A more complex sound, such as /OR/ may have 5 or 6 targets:
Spectrogram of /OR/ with targets marked
Other phonemes not only have multiple targets, but have different voicing types for each target. For example, the initial stop consonant /P/ includes:
- An short silence
- An unvoiced burst
- A semi-voices aspiration
- A voiced placement target, dependent on the following vowel.
Unfortunately, this isn’t how synSinger is currently built, so code is going to have be to rewritten to handle this.
Each target will have one of the following types of voicing assigned to it:
- Silent: No sound at all.
- Voiced: For example, a vowel
- Unvoiced: For example, a plosive burst or frication
- Semi-voiced: For example, aspiration that has a small voiced component
Currently, /H/ is being generated by special aspiration code.
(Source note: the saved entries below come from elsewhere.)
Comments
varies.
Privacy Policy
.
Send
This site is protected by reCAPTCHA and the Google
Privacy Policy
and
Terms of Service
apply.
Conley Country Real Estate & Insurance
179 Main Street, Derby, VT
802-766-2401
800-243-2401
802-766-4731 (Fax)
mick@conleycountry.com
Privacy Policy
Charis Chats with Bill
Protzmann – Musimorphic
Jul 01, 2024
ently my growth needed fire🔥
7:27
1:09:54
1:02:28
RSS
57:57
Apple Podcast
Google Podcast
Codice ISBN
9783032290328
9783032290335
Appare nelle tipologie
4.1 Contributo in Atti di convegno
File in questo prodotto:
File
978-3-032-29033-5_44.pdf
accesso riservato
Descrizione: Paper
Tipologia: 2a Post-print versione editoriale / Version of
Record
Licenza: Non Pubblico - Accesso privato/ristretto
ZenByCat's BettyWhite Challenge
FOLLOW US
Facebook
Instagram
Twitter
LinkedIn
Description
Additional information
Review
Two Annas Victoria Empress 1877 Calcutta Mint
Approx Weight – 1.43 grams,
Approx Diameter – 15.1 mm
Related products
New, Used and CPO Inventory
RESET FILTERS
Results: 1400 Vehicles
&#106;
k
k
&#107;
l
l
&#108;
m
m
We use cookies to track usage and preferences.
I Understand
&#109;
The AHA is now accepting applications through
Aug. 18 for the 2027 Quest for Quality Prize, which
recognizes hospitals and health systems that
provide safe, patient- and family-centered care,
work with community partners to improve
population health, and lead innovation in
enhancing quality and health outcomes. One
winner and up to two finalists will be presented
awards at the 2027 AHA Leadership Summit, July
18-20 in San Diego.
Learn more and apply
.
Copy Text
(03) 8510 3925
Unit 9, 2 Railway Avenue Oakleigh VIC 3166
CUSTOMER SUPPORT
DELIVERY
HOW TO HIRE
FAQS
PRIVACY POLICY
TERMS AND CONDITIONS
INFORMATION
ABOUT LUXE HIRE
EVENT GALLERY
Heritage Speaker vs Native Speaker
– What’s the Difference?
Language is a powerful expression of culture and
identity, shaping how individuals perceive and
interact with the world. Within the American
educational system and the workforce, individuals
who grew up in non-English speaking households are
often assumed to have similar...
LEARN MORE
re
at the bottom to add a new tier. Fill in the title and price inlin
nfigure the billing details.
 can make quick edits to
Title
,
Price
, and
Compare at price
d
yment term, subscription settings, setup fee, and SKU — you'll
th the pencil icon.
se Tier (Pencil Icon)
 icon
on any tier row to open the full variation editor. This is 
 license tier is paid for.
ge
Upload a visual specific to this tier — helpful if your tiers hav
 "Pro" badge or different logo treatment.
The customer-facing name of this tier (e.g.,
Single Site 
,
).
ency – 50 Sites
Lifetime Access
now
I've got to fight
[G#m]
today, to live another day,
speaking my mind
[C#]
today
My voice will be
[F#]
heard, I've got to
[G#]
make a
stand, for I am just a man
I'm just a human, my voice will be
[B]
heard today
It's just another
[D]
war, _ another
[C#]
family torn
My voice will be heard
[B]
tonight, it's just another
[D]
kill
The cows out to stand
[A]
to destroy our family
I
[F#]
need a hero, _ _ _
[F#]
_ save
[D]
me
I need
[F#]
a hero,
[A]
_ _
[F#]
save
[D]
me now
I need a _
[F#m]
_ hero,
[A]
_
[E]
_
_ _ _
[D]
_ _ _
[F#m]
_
Since the sound of the /H/ varies depending on the vowel that follows, I’ll probably need to create unique /H/ targets for each vowel.
I’ve continued to enhance the phoneme editor. The phoneme list has been integrated into the editor:
Selecting a phoneme on the list automatically loads the associated file. The targets are displayed with the wave, and the FFT is automatically performed when the portion of the wave is selected:
synSinger phoneme target editor.
Phoneme targets are aligned to the cycles. Target formants are repositioned by clicking on them, and then clicking the new frequency. There are plenty of refinements that could be made, but it works well enough.
I’ve still got work to do integrating the consonants into the editor. Once that’s done, I should be able to go back to building the remaining stop consonants.